There were many events that completely shifted my view on education and school, but the number one factor was social media. The constant exposure to how hated school was, waking up to go to school, growing old and dealing with more responsibility made me assimilate with how everyone else thought towards school. Eventually, I grew a strong distaste waking up every morning for school only to feel fatigued and lazy. Every single day just felt the same and it was exactly the same, waking up every morning for school, go home and do the work assigned to me that’s due whenever, shower, sleep, and repeat. The constant testing and being forced to socialize with other people massively increased my distaste towards the environment. The fact that I’m in college now and looking back at high school, it makes me feel like it was the easiest thing to go through while I know back then I was stressing out insanely. I messed up my first year by never going, cutting, and just being rebellious but eventually that bit me in the ass. Failing my first year dropped my GPA to below three and damaged my chances of getting into John Jay, which was my dream choice, that I got denied to. I’ve always considered myself to be an introvert and not be that open, and I still am that way. I will push aside any social incapability I have to actually be social and make the first move when needed, but I will not go out of my way. Being exposed to social media really made me follow how everyone else thought towards school, but eventually I became open-minded about education and school, and still, my opinion was still the same. All the testing seems pointless to me and it’s primarily a test towards your own intelligence.

I would concur that my intelligence is insulted if I were to get a bad grade on a test or something, when in reality, I know I’m more educated in other areas. My forte is primarily writing, reading, debating, history, etc. However, with math, it’s like I’m completely a brick wall and I’m incapable of solving anything. Basic math is a given and you learn in back in elementary, but excelling in math is something I’m completely incapable of doing. I was to be put in honors for a government class back in my senior year of high school but I was too lazy to even talk to my counselor on how I was recommended by my teacher to be put in it. Everybody will either have the same opinion as you do towards school, or a completely different one which is alien. Either having a distaste for school is more known and popularized or it’s actually a wide-spread opinion amongst the youth. Finally having a small schedule for my senior year really made me careless towards actually putting in the effort for my classes. After being accepted into a college and knowing I’d be graduating guaranteed, I just didn’t see the point of actually caring. I would even leave my third period class, which was my last class in my schedule, just to work a morning shift at my former job, that’s how I knew my former job was more of a priority than a gym class I knew I was guaranteed to pass.

I never really understood the concept of regents, as New York is the only state to have them. I questioned if it’s only to test a student’s intelligence or categorize students, and to this day I still don’t understand it. It’s the least of my worries now as I’m in college and have other things to worry about. College has a whole new esque which I actually really enjoy in comparison to high school. You have more responsibility, which can be a con to others, but you have free reign to do what you want with your time.

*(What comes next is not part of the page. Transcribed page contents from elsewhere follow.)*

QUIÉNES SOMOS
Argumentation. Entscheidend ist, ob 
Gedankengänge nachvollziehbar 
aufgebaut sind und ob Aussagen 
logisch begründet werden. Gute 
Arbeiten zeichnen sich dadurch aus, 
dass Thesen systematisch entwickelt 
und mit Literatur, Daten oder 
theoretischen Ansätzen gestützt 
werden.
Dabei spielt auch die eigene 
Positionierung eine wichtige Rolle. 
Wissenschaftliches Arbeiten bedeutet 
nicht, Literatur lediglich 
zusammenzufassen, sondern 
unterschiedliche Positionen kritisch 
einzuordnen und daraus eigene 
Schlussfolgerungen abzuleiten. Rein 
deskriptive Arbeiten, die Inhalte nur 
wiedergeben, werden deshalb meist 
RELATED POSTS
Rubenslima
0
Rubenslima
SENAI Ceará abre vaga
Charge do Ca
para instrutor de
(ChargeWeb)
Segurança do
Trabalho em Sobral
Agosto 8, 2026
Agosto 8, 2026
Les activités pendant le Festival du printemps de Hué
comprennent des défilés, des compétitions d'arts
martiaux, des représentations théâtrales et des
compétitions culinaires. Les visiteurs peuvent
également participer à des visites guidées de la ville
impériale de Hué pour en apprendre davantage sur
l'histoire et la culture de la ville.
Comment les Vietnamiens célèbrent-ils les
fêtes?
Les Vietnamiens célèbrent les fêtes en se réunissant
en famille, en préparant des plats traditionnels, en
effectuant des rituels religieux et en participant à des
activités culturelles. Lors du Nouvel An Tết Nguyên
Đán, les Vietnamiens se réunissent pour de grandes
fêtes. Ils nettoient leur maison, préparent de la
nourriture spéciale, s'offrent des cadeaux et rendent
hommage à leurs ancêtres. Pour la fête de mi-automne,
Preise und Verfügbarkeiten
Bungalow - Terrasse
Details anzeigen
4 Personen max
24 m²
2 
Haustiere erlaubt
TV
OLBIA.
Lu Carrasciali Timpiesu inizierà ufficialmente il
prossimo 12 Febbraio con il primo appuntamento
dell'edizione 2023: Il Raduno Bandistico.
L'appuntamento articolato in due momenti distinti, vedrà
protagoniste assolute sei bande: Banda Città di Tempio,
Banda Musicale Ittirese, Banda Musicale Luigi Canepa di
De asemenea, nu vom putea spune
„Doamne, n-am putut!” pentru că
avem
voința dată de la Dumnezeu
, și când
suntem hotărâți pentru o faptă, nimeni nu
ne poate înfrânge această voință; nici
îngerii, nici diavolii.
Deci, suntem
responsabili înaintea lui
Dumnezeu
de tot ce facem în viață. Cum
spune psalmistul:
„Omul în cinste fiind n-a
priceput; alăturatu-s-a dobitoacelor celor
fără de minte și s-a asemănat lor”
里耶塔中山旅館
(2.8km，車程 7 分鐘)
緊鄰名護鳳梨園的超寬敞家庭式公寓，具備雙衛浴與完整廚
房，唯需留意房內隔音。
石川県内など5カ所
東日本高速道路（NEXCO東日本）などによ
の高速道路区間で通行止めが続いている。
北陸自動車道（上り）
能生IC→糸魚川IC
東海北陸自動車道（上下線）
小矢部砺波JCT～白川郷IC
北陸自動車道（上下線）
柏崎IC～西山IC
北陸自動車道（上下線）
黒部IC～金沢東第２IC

I’m responsible to show up to my classes and pass these classes to move onto the next year and fulfill my major and not having “big brother” constantly watching your every move is relaxing. Finally turning eighteen has its wonderful perks of being an adult and actually living life, and the majority of my youth I’ve always fantasized how adult life would be and would I be ready for it. I’ve always felt like my mentality was older than my age and it was a constant struggle for me. College feels a lot smoother than high school and I cherish that completely and I have high hopes for college than I have ever had for high school.